> _Provided entries_

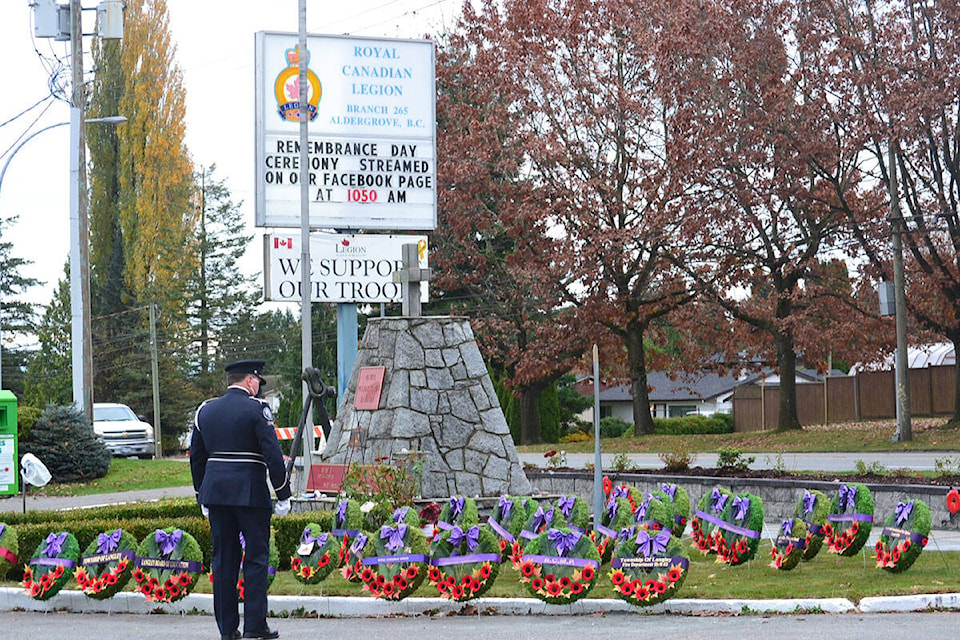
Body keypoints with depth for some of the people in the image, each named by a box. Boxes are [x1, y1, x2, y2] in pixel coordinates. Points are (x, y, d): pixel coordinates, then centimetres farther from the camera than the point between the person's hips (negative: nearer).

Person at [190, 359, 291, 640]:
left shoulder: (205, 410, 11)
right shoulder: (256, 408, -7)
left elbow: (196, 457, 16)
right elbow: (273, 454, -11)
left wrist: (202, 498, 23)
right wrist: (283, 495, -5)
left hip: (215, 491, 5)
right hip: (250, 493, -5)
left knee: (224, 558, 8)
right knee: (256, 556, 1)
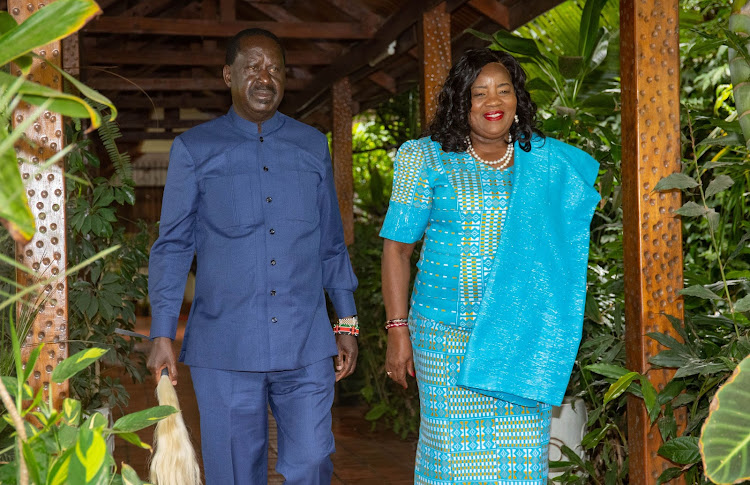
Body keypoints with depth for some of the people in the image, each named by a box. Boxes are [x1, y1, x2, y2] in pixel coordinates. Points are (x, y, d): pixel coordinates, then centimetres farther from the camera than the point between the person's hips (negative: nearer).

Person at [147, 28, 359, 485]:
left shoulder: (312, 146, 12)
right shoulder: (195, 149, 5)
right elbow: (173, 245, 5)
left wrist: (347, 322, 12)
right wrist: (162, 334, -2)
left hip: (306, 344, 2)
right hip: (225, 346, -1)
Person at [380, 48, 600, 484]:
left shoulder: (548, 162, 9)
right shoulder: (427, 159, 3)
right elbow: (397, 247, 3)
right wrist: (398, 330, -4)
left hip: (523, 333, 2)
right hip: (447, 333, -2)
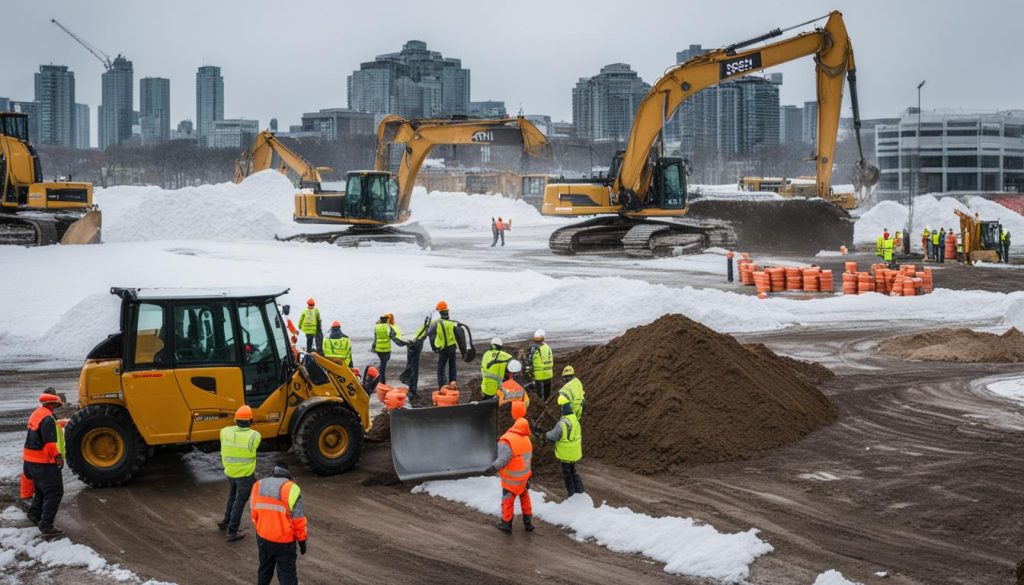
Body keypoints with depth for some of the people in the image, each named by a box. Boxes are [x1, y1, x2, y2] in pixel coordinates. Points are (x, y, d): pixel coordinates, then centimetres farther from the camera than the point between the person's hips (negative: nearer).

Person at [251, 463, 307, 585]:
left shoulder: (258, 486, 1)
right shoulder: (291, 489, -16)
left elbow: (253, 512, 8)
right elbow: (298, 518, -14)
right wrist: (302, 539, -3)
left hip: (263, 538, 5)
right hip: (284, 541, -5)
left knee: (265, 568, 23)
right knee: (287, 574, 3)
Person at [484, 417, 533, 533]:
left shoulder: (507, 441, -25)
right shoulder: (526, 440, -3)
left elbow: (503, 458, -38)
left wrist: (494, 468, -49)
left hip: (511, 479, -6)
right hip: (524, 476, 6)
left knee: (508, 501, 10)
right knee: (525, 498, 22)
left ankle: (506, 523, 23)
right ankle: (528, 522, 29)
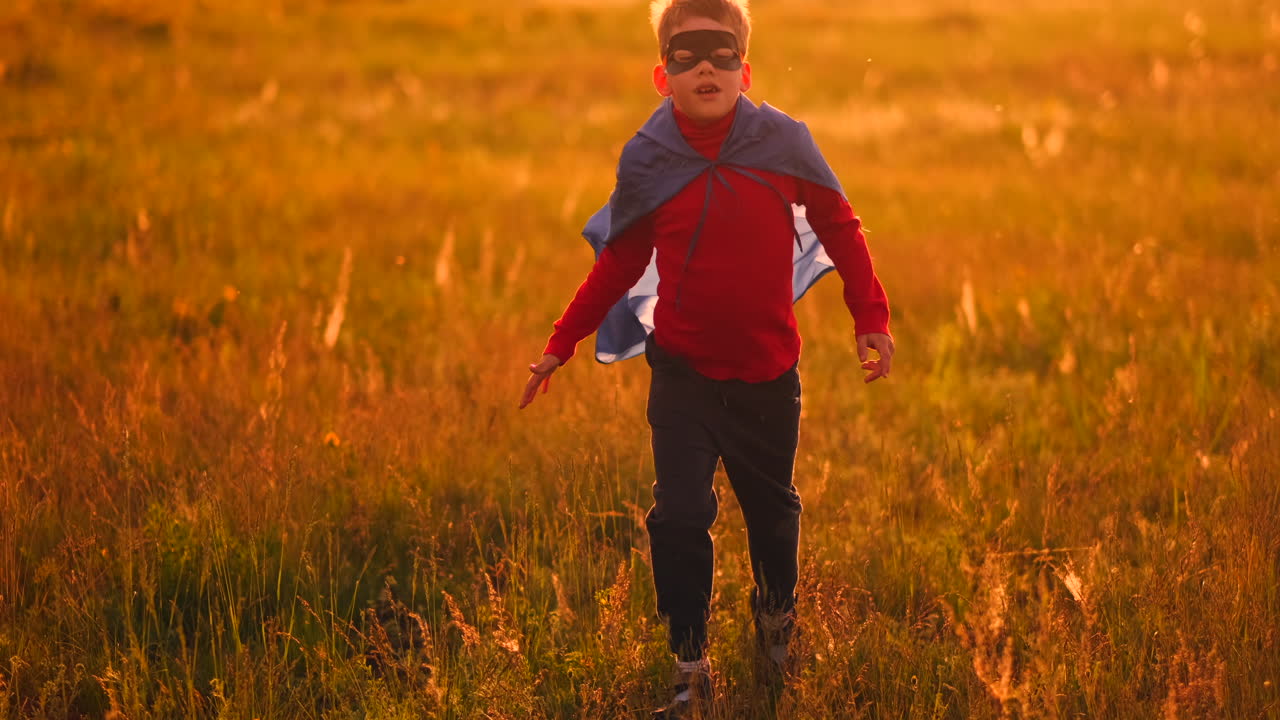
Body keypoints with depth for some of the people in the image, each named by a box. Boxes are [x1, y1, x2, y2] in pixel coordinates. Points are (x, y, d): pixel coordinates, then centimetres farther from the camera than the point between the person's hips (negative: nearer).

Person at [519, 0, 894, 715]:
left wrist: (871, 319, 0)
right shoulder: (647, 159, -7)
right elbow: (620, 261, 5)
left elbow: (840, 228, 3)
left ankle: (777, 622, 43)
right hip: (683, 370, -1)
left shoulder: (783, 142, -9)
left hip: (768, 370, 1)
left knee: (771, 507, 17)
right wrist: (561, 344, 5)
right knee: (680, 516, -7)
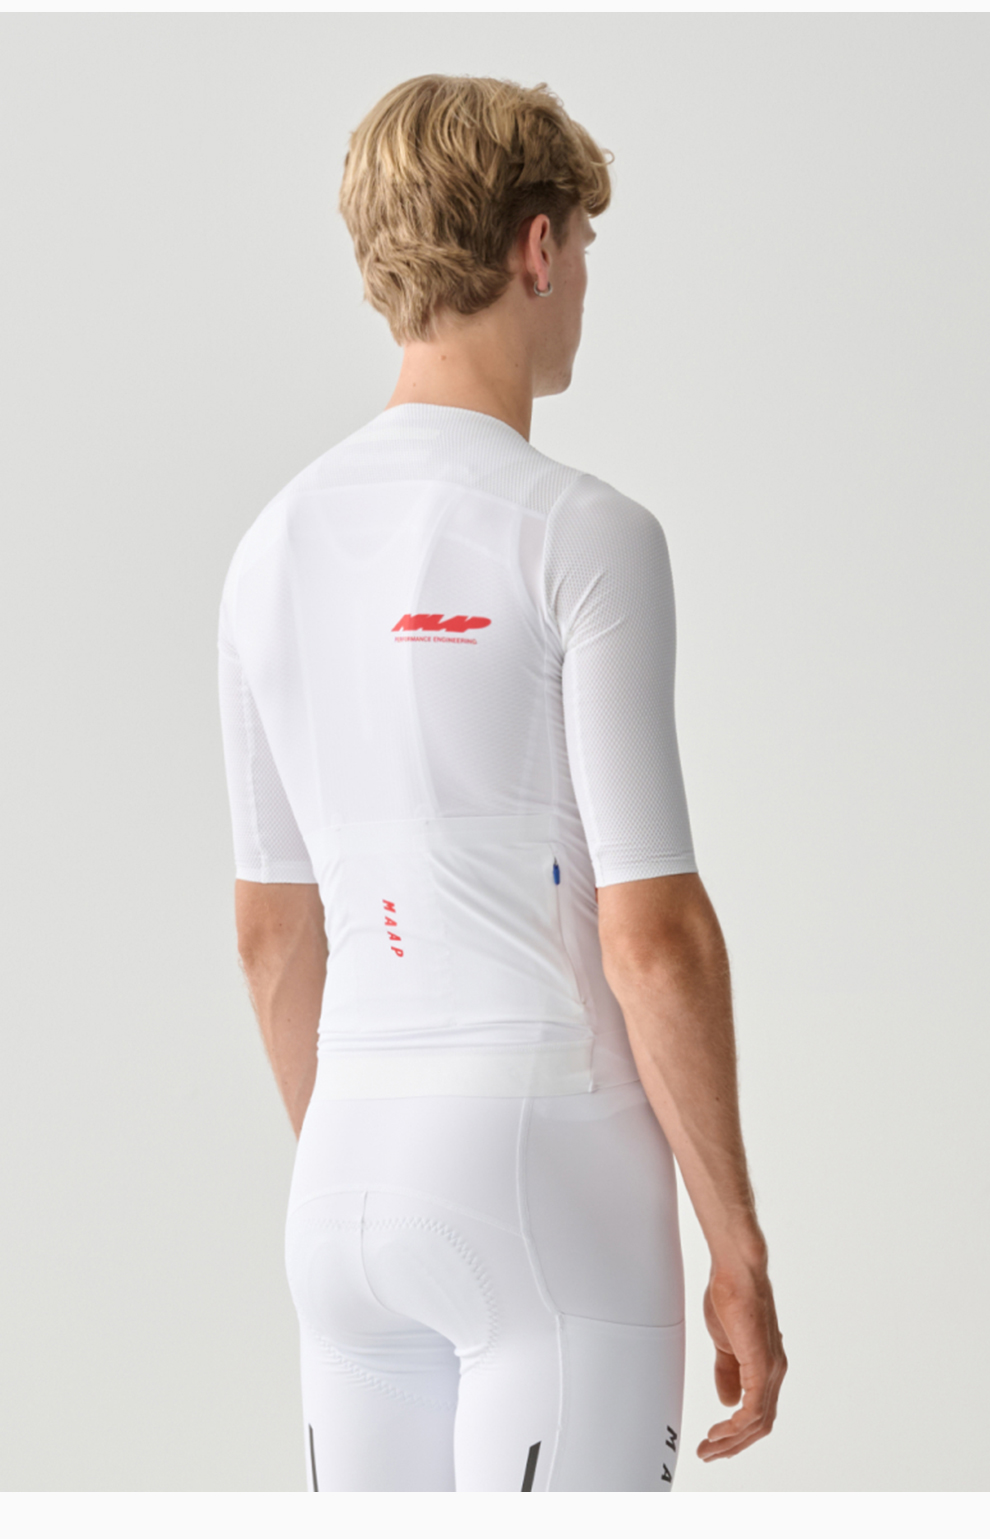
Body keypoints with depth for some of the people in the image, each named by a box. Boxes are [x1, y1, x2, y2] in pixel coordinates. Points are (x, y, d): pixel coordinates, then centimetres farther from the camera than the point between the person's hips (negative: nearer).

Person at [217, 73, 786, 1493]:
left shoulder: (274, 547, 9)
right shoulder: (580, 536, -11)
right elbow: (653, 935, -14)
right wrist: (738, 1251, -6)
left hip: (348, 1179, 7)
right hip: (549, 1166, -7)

> _Exercise_
While skipping the pictures, transcribe the data above from the line showing "right wrist: (162, 334, -2)" through the line showing "left hip: (768, 370, 1)", exactly and with both ends.

> _Solution to the exercise_
right wrist: (162, 334, -2)
left hip: (306, 344, 2)
right hip: (225, 346, -1)
Person at [380, 48, 600, 484]:
left shoulder: (548, 162, 9)
right shoulder: (427, 159, 3)
right elbow: (397, 247, 3)
right wrist: (398, 330, -4)
left hip: (523, 333, 2)
right hip: (447, 333, -2)
Body keypoints with depth for some of the people in the image, each named by a box. Boxes are [x1, y1, x2, y2] in pixel coordinates. Points are (x, y, d): pixel coordinates, then centimetres farther from the camera than the point between the person's hips (negative: nearer).

Person at [251, 463, 307, 585]:
left shoulder: (258, 486, 1)
right shoulder: (291, 489, -16)
left elbow: (253, 512, 8)
right elbow: (298, 518, -14)
right wrist: (302, 539, -3)
left hip: (263, 538, 5)
right hip: (284, 541, -5)
left knee: (265, 568, 23)
right knee: (287, 574, 3)
Person at [484, 417, 533, 533]:
left shoulder: (507, 441, -25)
right shoulder: (526, 440, -3)
left elbow: (503, 458, -38)
left wrist: (494, 468, -49)
left hip: (511, 479, -6)
right hip: (524, 476, 6)
left knee: (508, 501, 10)
right knee: (525, 498, 22)
left ankle: (506, 523, 23)
right ankle: (528, 522, 29)
Body keypoints with depth for some of the people in the image, each named by a box. Boxes are [x1, y1, x2, y2] in pixel coordinates. Points are (x, y, d): pixel coordinates, then centimetres farther from the camera than the point between the person's hips (negative: nearer).

Person at [519, 0, 894, 715]:
left wrist: (871, 319, 0)
right shoulder: (647, 159, -7)
right elbow: (620, 261, 5)
left elbow: (840, 228, 3)
left ankle: (777, 622, 43)
right hip: (683, 370, -1)
left shoulder: (783, 142, -9)
left hip: (768, 370, 1)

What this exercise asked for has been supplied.